Real-time News Story Identification

Paper · arXiv 2508.08272 · Published July 30, 2025
Social Media and AINLP and LinguisticsNatural Language Inference

To improve the reading experience, many news sites organize news into topical collections, called stories. In this work, we present an approach for implementing real-time story identification for a news monitoring system that automatically collects news articles as they appear online and processes them in various ways. Story identification aims to assign each news article to a specific story that the article is covering. The process is similar to text clustering and topic modeling, but requires that articles be grouped based on particular events, places, and people, rather than general text similarity (as in clustering) or general (predefined) topics (as in topic modeling). We present an approach to story identification that is capable of functioning in real time, assigning articles to stories as they are published online. In the proposed approach, we combine text representation techniques, clustering algorithms, and online topic modeling methods. We combine various text representation methods to extract specific events and named entities necessary for story identification, showing that a mixture of online topic-modeling approaches such as BERTopic, DBStream, and TextClust can be adapted for story discovery.

Introduction.

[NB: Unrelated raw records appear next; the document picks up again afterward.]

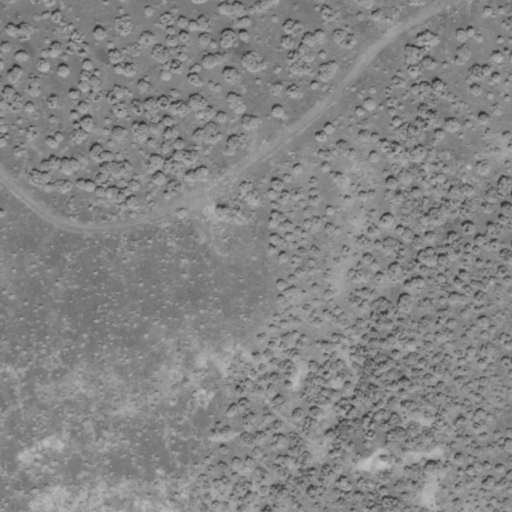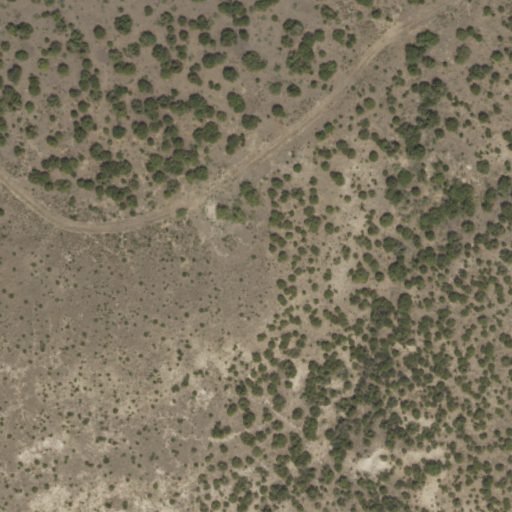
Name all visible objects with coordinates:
road: (238, 169)
road: (2, 358)
road: (117, 511)
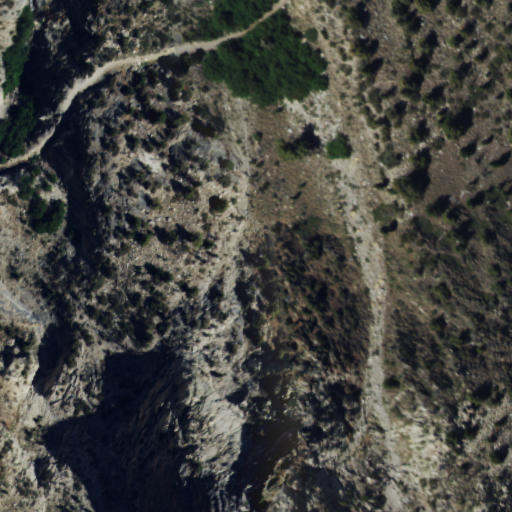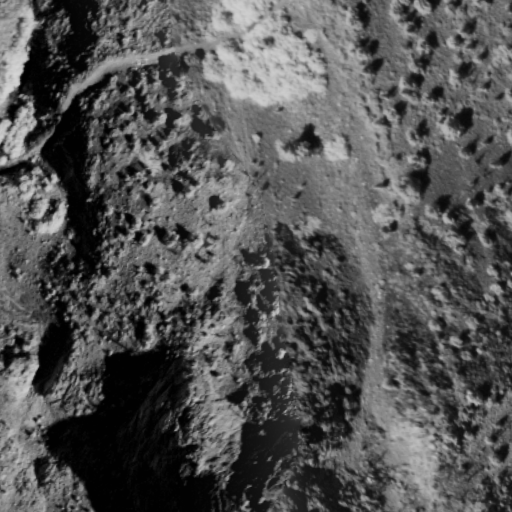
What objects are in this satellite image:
road: (118, 61)
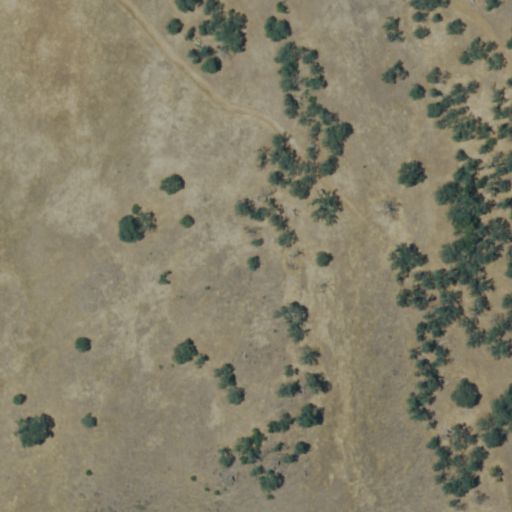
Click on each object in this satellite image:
road: (480, 25)
road: (245, 111)
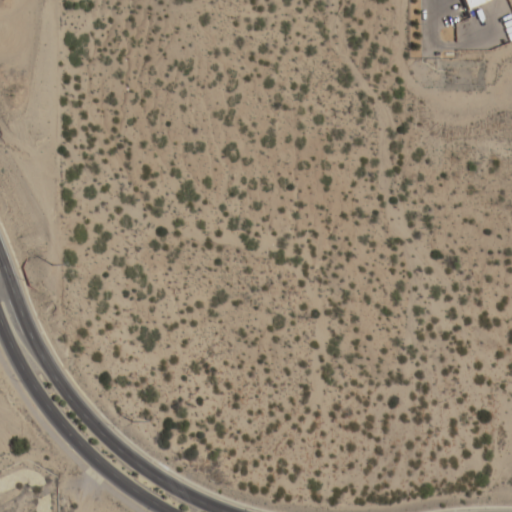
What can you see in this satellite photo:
power tower: (45, 265)
road: (82, 410)
power tower: (128, 419)
road: (64, 431)
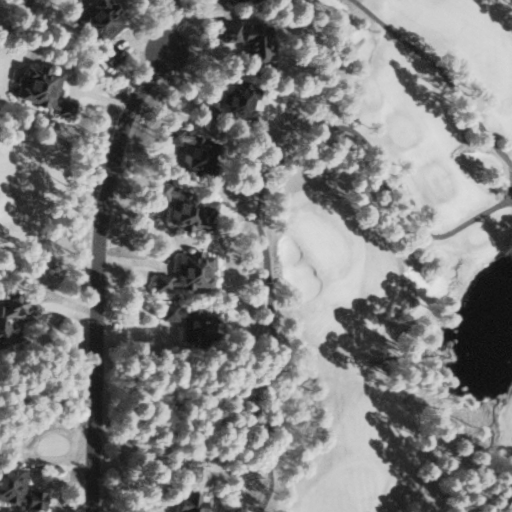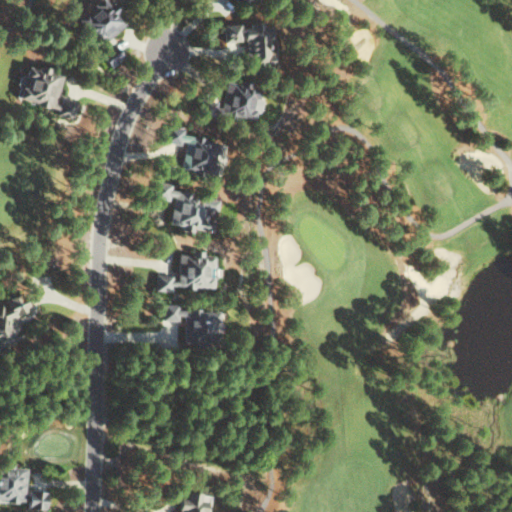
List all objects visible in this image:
building: (234, 1)
building: (97, 20)
building: (250, 41)
building: (109, 54)
building: (43, 90)
building: (233, 100)
building: (189, 148)
building: (184, 205)
park: (254, 254)
building: (187, 272)
road: (97, 274)
building: (10, 314)
building: (190, 321)
building: (10, 481)
building: (33, 498)
building: (189, 503)
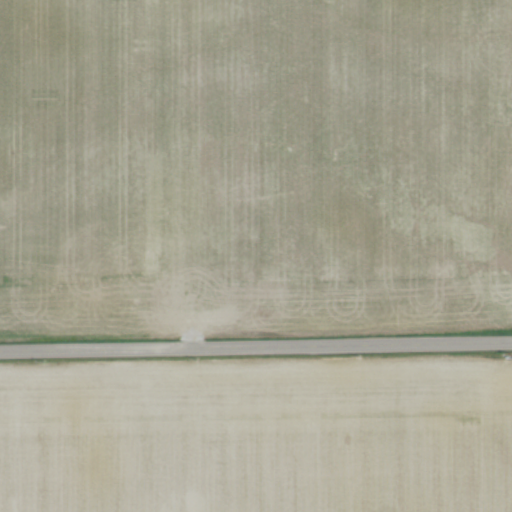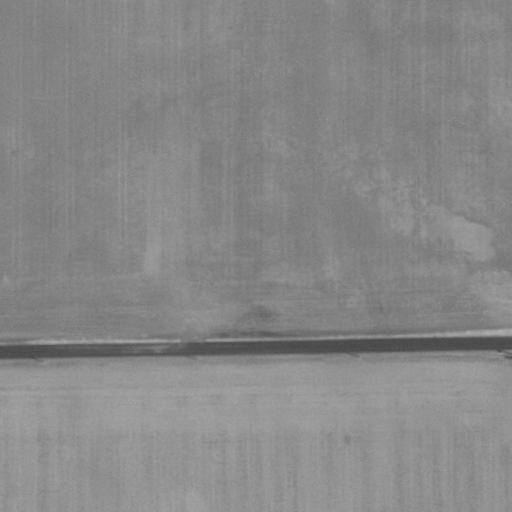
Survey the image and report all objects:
road: (256, 344)
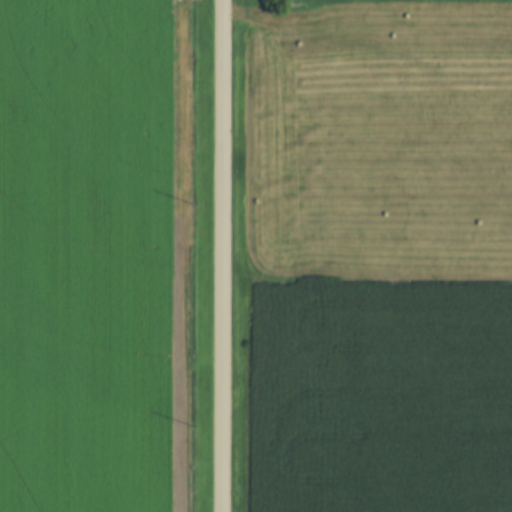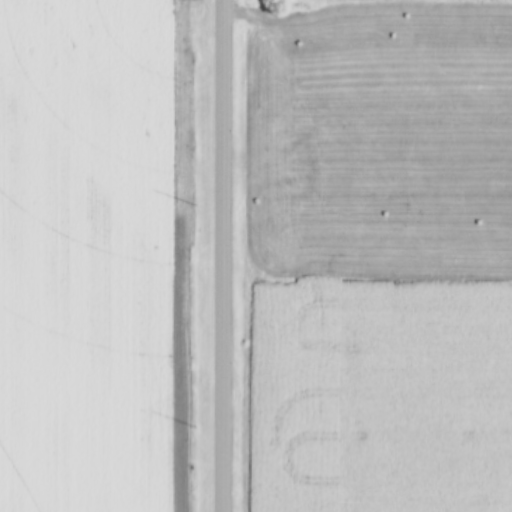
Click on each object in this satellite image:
road: (225, 256)
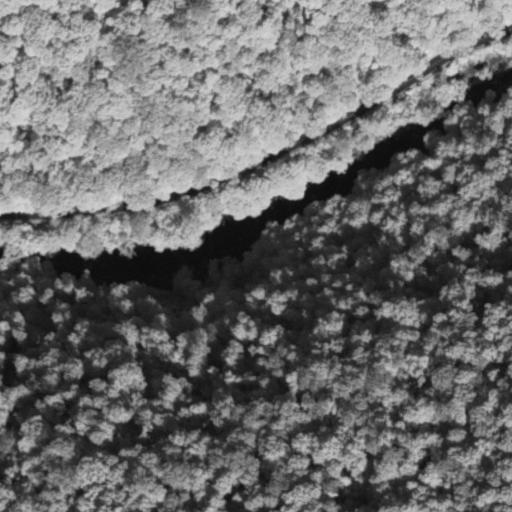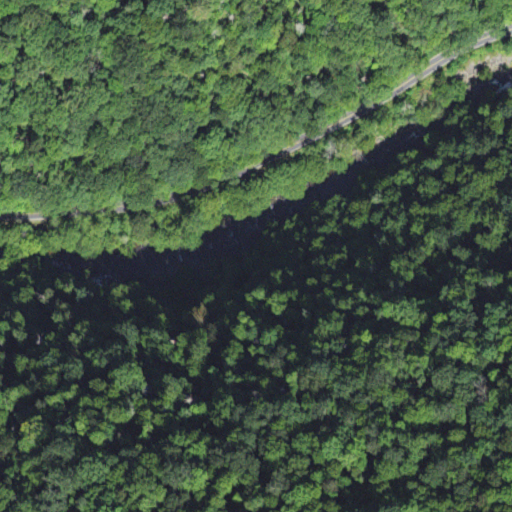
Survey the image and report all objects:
road: (268, 156)
river: (261, 213)
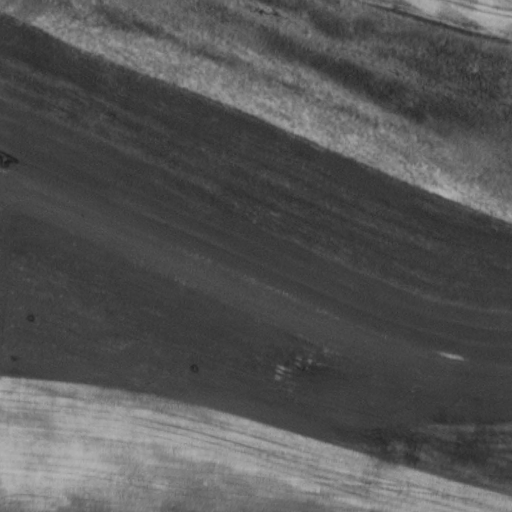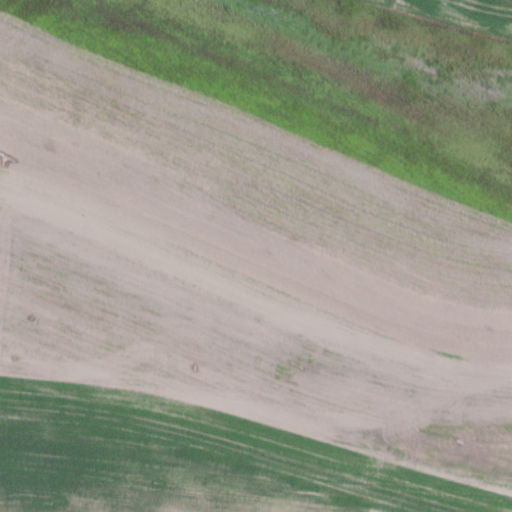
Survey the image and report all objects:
crop: (290, 145)
crop: (215, 384)
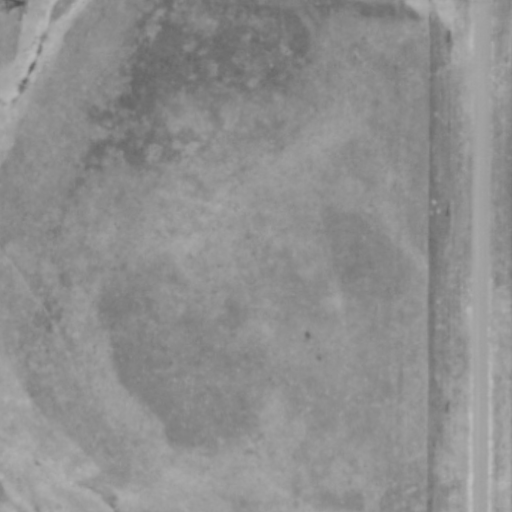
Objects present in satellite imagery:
power tower: (2, 3)
road: (483, 256)
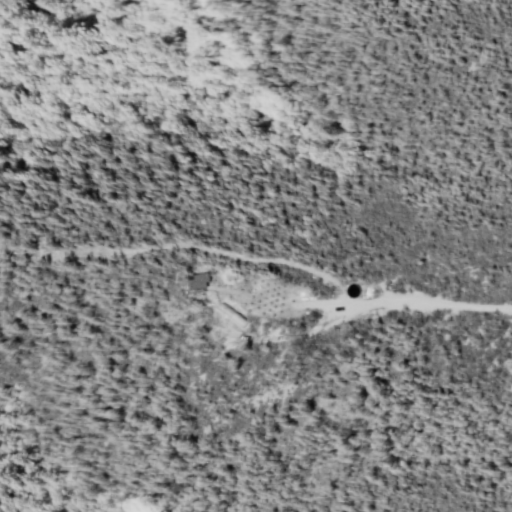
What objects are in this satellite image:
road: (260, 257)
building: (196, 282)
building: (198, 282)
road: (277, 309)
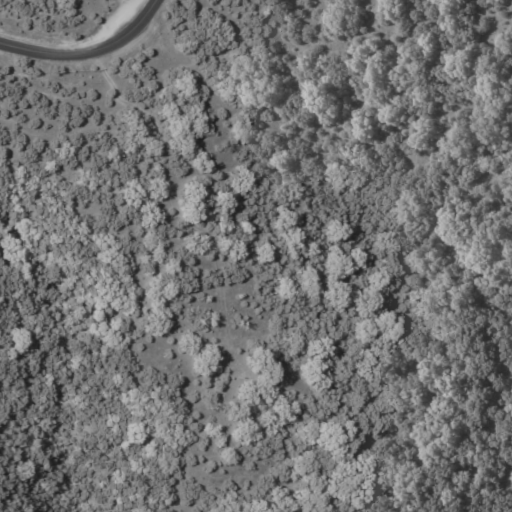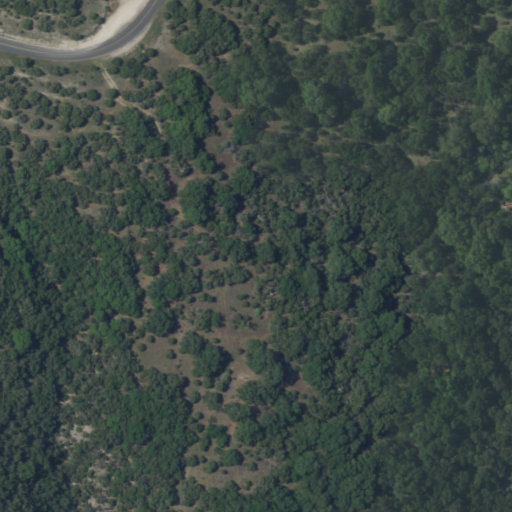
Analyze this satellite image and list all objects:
road: (86, 52)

The ever-increasing amount of global news presents an overwhelming challenge for individuals and organizations striving to keep abreast of relevant information. The sheer volume of unstructured text data makes it nearly impossible for users to consume and comprehend all the information pertinent to their interests. News monitoring and analysis systems can help us by employing advanced algorithms to address the problems of size and opinionated views, as well as misinformation. Sensible grouping of news, such as identifying common reported events or clustering, allows users to quickly glean essential information from a set of articles, saving time and reducing cognitive load. The overall targeted news monitoring system archive comprises over 85 million articles from eight countries (Serbia, Slovenia, Bosnia and Herzegovina, Croatia, Macedonia, Montenegro, Kosovo, and Albania) in more than seven languages (see Figure 1) spanning over twenty years.

Discussion / Conclusion. In our work, we presented an online clustering system fine-tuned for story identification. We investigated several text embedding methods and suggested improvements to online clustering to show how existing approaches can be improved to better suit story identification. Our evaluations show improvements when using named entity recognition, explicit outlier detection, and optimization to micro-cluster merging. While we evaluated our approach on a relatively large dataset, further evaluation in a practical setting shall determine how well the developed approach scales in real-world use, particularly in systems that process large amounts of data for longer periods of time. As natural language processing technologies are rapidly advancing, periodic reassessment of new embedding approaches might bring further benefits.